Thumb – 22% Dos Consumidores Sabem Em Qual Loja Vão Comprar Na Black Friday; Veja Como Destacar Seu Negócio

22% dos consumidores sabem em qual loja vão comprar na Black Friday; veja como destacar seu negócio

Uma pesquisa divulgada nesta terça-feira (25/10) pelo Google Brasil e Offerwise aponta que 6 em cada 10 brasileiros já pesquisam o que comprar na Black Friday. No entanto, desse total, apenas uma média de 22% dos consumidores definiu em qual loja deve comprar seu item de desejo. Com isso, segundo a análise do Google, ainda há espaço para os consumidores serem captados pelo varejo.

“Uma das coisas mais interessantes que vemos na pesquisa é que tem muita gente indecisa. Dizemos aos nossos clientes [varejistas] que ainda há muitas boas oportunidades de tomar a cabeça do consumidor”, afirmou Gleidys Salvanha, diretora de negócios para varejo do Google Brasil, em uma mesa redonda sobre o tema, que reuniu representantes do varejo e serviços.

A pesquisa foi conduzida por painéis online entre 3 a 7 de outubro. No levantamento, 500 brasileiros foram entrevistados sobre sua intenção de consumo para a Black Friday. Entre os segmentos mais desejados, destacam os eletrônicos-se, que são alvo das pesquisas antecipadas de em média 82,6% dos consumidores brasileiros entrevistados. Esse grupo inclui games, celulares, TVs, computadores, tablets e outros eletroportáteis.

O clima de Copa do Mundo também influencia. “O brasileiro que trocou a TV em 2014, com a Copa no Brasil, está sedento por atualizar o aparelho, que hoje tem de ser compatível com os streamings e aplicativos”, disse Ilca Sierra, vice-presidente de marketing e experiência da Via, grupo do qual fazem parte as varejistas Casas Bahia e Ponto.

Depois dos eletrônicos, os brasileiros têm pesquisado por itens de cuidados para bebês (75%), móveis (74%), e beleza, perfumaria, pets e eletrodomésticos (73%).

Como captar os clientes indecisos para sua loja

Segundo os representantes de varejo e serviços presentes no painel, é preciso montar uma estratégia para ser reconhecido pelo seu público-alvo como a loja em que será feita a compra de Black Friday.

“A marca tem que ter um lugar especial na cabeça das pessoas também no pós-Black Friday”, afirmou Vinicius Faria, coordenador de marketing da Pearson para América Latina.
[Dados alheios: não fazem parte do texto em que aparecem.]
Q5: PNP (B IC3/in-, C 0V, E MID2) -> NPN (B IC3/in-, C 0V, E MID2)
Representante do setor de educação, Faria citou que a Wizard, como escola de idiomas, vende inscrições de cursos no começo e no meio do ano, pela sazonalidade do setor – assim, a Black Friday e a semana após a data funcionam como um momento interessante para venda antecipada das aulas com desconto para o próximo ano.
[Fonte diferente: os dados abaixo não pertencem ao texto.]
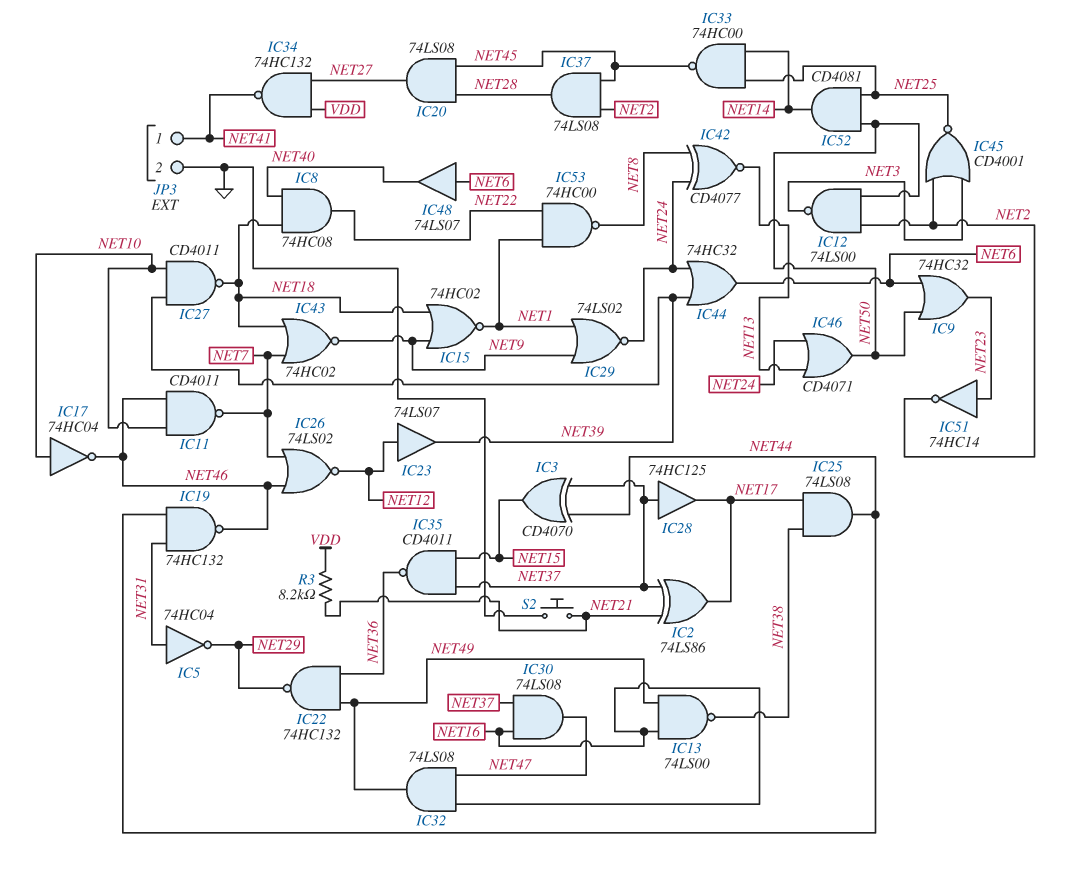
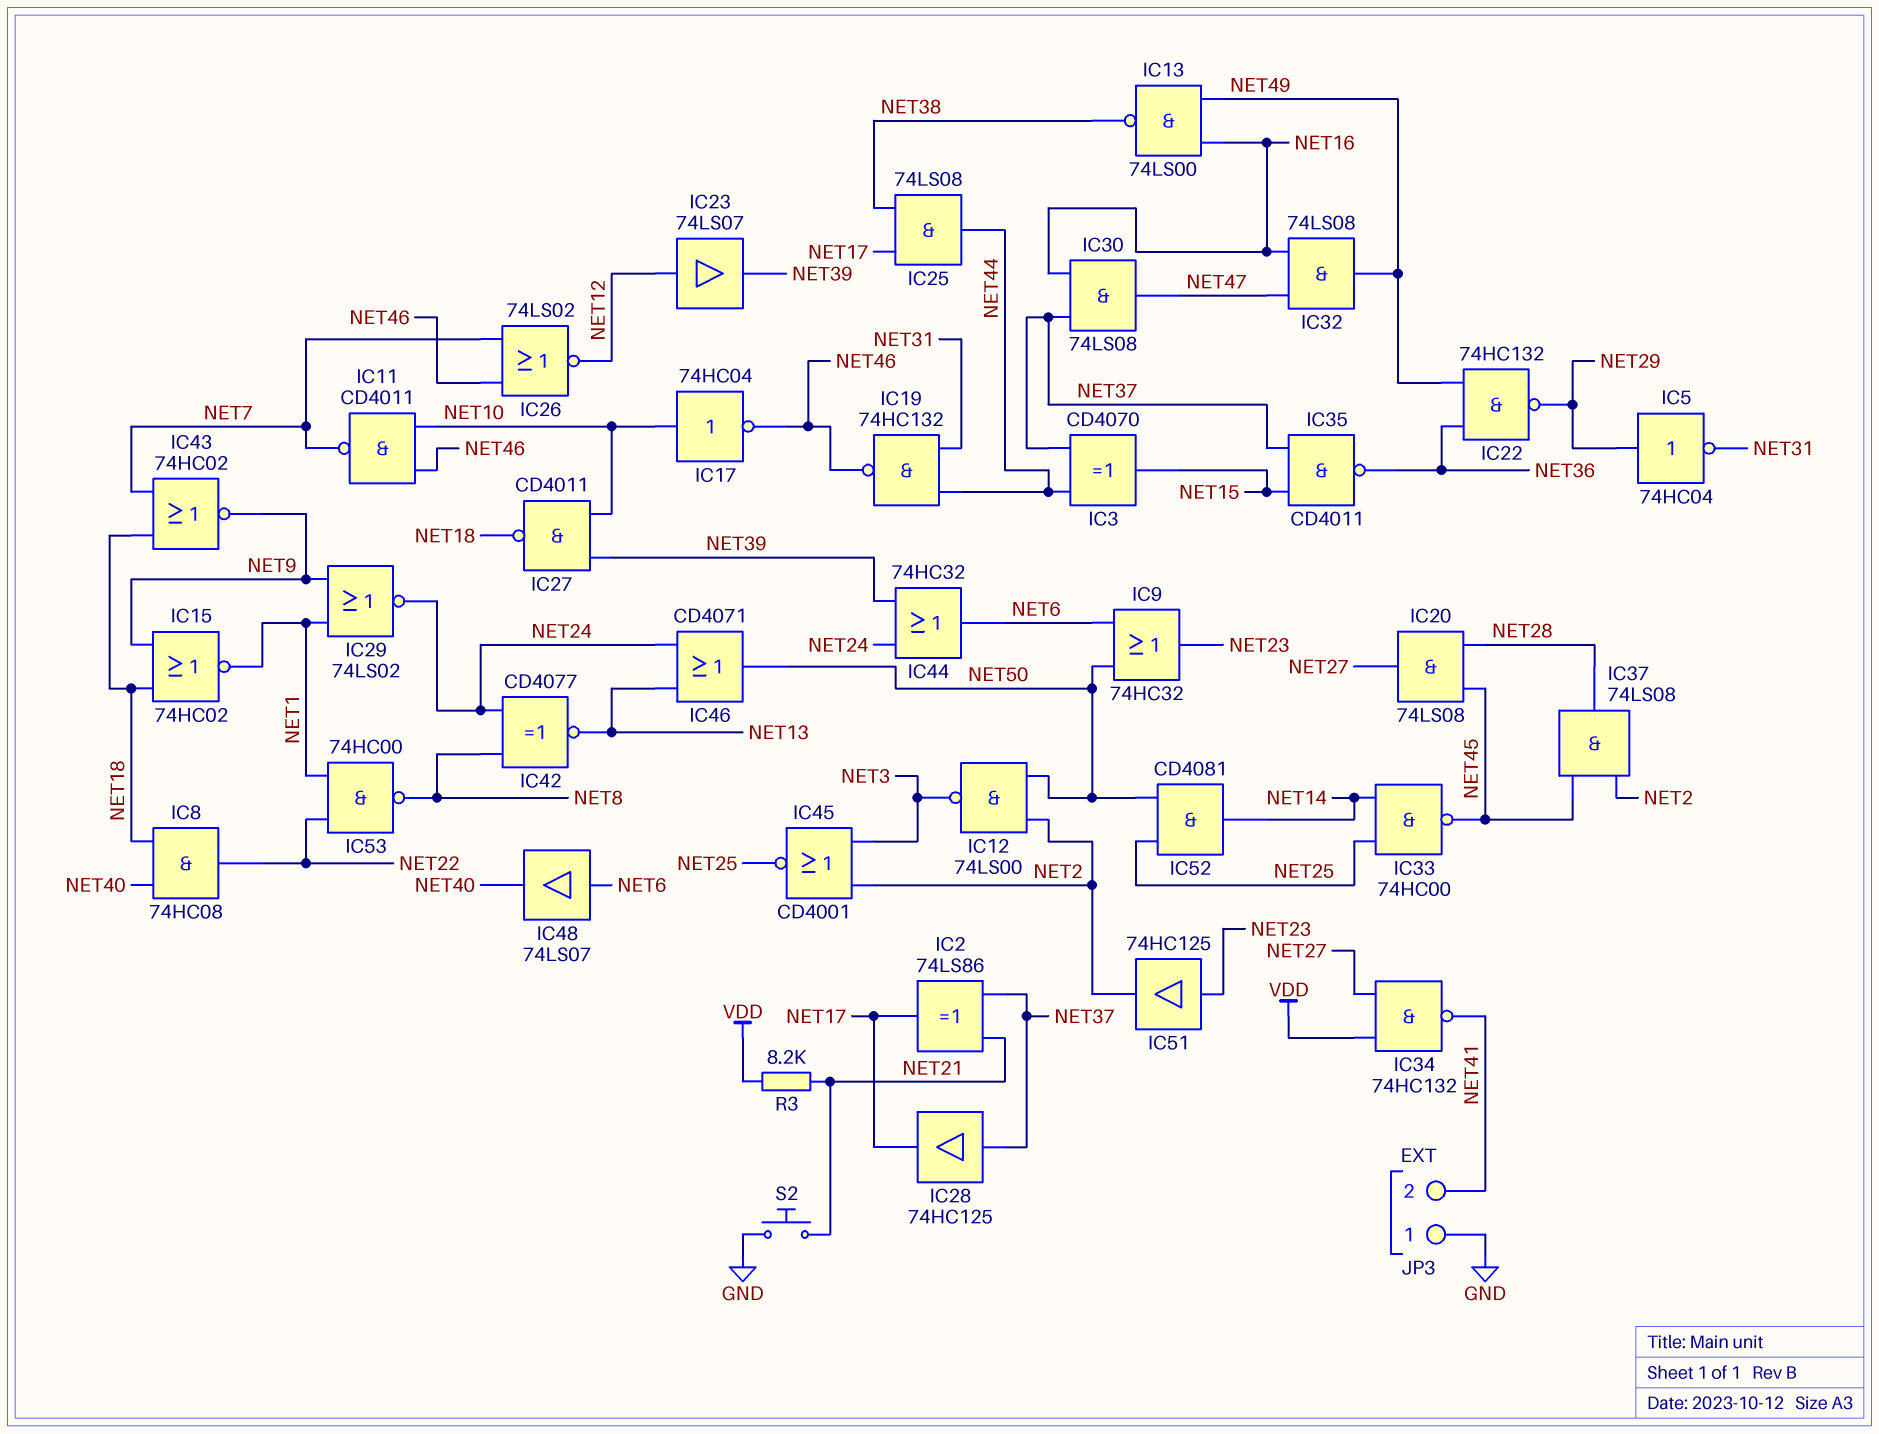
IC5: NOT 74HC04 (in NET31, out NET29) -> NOT 74HC04 (in NET29, out NET31)
IC51: NOT 74HC14 (in NET23, out NET2) -> buffer 74HC125 (in NET23, out NET2)
JP3 pin 1: NET41 -> GND
JP3 pin 2: GND -> NET41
Segundo a representante da Via, o foco em campanhas de divulgação de sua loja é o caminho do sucesso, sendo possível mesmo para o pequeno negócio. “Para conseguir ser ouvido, visto e ficar marcado na cabeça dos consumidores, é preciso criatividade. Nem sempre os maiores orçamentos são a bala de prata. É preciso criar uma estratégia de mídia eficiente, com uma mensagem diferenciada para o seu nicho”, afirmou Sierra.

Taísa Bornhofen, diretora comercial do e-commerce de moda DBR Posthaus, concorda que o orçamento não é o centro do sucesso quando se trata de conquistar clientes. “Na Posthaus, dividimos nossa verba por estratégias. Neste ano, começamos cedo a fazer a campanha de downloads do nosso aplicativo. Em outra ação, focamos uma campanha para aquisição de leads. Já uma outra estratégia é a das influencers, que aumentam nosso número de seguidores.”

Citando os dispositivos de marketing do Google, Fernanda Bromfman, líder de commerce para médias empresas do Google Brasil, afirmou que é importante que a loja ou marca saiba em qual momento deve aparecer na jornada do seu potencial consumidor.

“Trabalhamos com nossos clientes do varejo sobre qual o momento ideal para ele falar com o consumidor: topo de funil, meio ou final, especialmente para pequenos e médios negócios, pensando na eficiência de mídia. O digital dá essa possibilidade de ter eficiência e encaixar o seu cliente no momento que importa para ele e interessa sua marca”, afirmou Bromfan, citando como exemplo os anúncios gerados no YouTube ou em outras plataformas do Google.